=== Source document ===

Clever. I'm still not 100% convinced we need the EB_SMGR variant, but 
with this we'll have the flexibility in any case.

> extern Buffer ExtendBufferedRel(ExtendBufferedWhat eb,
>                                 ForkNumber forkNum,
>                                 BufferAccessStrategy strategy,
>                                 uint32 flags);
> extern BlockNumber ExtendBufferedRelBy(ExtendBufferedWhat eb,
>                                        ForkNumber fork,
>                                        BufferAccessStrategy strategy,
>                                        uint32 flags,
>                                        uint32 extend_by,
>                                        Buffer *buffers,
>                                        uint32 *extended_by);
> extern Buffer ExtendBufferedRelTo(ExtendBufferedWhat eb,
>                                   ForkNumber fork,
>                                   BufferAccessStrategy strategy,
>                                   uint32 flags,
>                                   BlockNumber extend_to,
>                                   ReadBufferMode mode);
> 
> As you can see I removed ReadBufferMode from most of the functions (as
> suggested by Heikki earlier). When extending by 1/multiple pages, we only need
> to know whether to lock or not.

===

> The tasks
• a. List every parameter that the ExtendBufferedRelBy declaration in the excerpt on extending buffered relations takes, in the order given.
• b. Rewrite the paragraph beginning "As you can see I removed" from the excerpt on extending buffered relations as one shorter sentence that keeps its main facts.

=== Supplied data ===

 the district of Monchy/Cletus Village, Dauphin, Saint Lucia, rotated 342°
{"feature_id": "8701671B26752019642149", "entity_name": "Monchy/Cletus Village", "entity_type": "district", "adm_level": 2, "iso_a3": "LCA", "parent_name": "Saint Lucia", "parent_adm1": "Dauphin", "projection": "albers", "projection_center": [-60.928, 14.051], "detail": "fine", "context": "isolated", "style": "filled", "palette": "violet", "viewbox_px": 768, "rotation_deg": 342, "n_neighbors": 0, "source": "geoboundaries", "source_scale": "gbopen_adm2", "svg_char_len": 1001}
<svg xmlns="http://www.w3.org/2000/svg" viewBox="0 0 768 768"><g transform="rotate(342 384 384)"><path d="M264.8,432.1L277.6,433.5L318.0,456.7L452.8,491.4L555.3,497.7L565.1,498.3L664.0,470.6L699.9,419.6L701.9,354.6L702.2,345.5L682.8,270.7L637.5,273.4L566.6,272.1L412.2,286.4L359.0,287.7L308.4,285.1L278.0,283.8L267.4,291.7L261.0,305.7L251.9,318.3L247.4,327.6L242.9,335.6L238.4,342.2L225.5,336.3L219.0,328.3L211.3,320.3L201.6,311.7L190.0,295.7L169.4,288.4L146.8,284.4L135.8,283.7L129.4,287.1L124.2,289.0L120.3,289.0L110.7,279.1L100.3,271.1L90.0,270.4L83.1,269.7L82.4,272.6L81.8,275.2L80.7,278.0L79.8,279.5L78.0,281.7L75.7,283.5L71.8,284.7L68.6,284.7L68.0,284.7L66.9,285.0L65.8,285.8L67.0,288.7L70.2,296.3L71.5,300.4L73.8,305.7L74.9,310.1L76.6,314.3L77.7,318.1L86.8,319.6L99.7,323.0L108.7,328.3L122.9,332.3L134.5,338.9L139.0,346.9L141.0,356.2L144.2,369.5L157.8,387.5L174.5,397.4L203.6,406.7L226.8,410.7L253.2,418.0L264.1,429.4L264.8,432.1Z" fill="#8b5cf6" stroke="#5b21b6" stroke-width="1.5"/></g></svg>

===

> Answers by task
• a. eb, fork, strategy, flags, extend_by, buffers, extended_by

• b. ReadBufferMode was dropped from most of the functions, as Heikki had suggested, because extending by one or several pages only requires knowing whether to lock.